Teinturerie et filature.
Conserverie de cèpes.
Usine de chaussons.
Des gestes précis.
Une économie vivante.
Un territoire en mouvement.
Ici, on transformait.
La matière.
Le paysage.
La vie quotidienne.
Archive — Usine de Lamandeau, Dordogne.
Les machines se sont arrêtées.
L’activité a changé.
Le lieu n’a pas disparu.
Il a simplement changé de rythme.
La forêt a repris sa place.
Le silence est revenu.
Mais l’énergie de transformation, elle, est restée.

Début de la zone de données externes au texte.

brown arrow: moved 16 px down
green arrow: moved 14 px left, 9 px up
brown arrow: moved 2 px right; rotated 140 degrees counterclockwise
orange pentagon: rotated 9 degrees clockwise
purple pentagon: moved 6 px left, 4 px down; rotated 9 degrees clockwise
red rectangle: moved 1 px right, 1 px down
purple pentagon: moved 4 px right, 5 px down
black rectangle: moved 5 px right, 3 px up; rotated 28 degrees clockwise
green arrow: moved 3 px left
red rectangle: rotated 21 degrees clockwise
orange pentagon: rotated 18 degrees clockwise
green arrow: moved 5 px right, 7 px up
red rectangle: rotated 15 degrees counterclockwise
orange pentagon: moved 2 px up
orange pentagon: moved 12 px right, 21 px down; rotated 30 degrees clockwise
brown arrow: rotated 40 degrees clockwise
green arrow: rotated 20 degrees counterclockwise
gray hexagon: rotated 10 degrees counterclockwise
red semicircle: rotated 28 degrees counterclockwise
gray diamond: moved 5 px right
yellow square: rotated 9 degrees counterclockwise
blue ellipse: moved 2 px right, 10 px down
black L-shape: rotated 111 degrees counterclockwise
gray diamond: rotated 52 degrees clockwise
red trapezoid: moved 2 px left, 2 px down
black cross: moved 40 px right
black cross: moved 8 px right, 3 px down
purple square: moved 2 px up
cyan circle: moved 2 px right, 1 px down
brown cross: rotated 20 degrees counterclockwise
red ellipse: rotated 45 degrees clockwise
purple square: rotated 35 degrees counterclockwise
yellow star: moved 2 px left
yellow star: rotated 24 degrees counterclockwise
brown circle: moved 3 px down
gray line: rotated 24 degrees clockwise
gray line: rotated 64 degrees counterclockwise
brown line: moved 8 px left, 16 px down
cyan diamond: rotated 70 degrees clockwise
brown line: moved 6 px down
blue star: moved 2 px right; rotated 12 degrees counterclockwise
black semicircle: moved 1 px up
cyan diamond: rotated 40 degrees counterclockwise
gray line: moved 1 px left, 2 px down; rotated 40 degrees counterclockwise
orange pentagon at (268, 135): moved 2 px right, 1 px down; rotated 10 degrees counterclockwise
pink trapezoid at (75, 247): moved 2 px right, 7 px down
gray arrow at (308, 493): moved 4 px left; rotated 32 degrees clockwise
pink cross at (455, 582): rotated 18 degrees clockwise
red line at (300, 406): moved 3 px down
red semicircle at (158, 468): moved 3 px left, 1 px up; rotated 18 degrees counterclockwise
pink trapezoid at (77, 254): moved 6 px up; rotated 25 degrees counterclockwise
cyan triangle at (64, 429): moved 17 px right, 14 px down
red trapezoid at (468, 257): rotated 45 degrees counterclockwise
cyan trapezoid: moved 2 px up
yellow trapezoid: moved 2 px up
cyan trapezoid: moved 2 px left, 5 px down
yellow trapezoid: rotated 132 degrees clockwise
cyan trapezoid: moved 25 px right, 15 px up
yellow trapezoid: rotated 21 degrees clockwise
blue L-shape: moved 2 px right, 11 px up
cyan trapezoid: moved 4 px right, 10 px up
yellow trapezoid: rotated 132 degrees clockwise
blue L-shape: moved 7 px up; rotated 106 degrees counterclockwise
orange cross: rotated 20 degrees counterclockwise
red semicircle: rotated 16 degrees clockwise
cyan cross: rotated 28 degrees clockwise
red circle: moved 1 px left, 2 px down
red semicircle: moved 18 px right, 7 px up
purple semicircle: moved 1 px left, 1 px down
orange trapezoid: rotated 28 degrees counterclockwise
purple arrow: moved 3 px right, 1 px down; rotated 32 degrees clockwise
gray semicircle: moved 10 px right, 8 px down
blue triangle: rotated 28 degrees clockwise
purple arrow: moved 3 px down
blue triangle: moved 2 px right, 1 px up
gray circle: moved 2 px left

Ici, quelque chose continue à se transformer.
Autrement.
Pendant des années, une présence discrète a maintenu le lieu vivant.
Une porte ouverte.
Des artistes.
Des nomades.
Des troupes de cirque.
Sans programme.
Sans stratégie.
Simplement l’intuition que certains lieux savent accueillir.
Cette hospitalité informelle fait partie de l’âme du hameau.
Aujourd’hui encore, Lamandeau se tient légèrement à distance.
Ici, le réseau est faible, parfois absent.
Ce qui pourrait être perçu comme un manque
est devenu une qualité rare.
Cette mise à l’écart naturelle crée un espace différent :
— un endroit où l’attention se pose
— où le temps s’étire
— où l’on peut réellement habiter ce que l’on vit
La Selva ne s’est pas installée ici pour réinventer le lieu.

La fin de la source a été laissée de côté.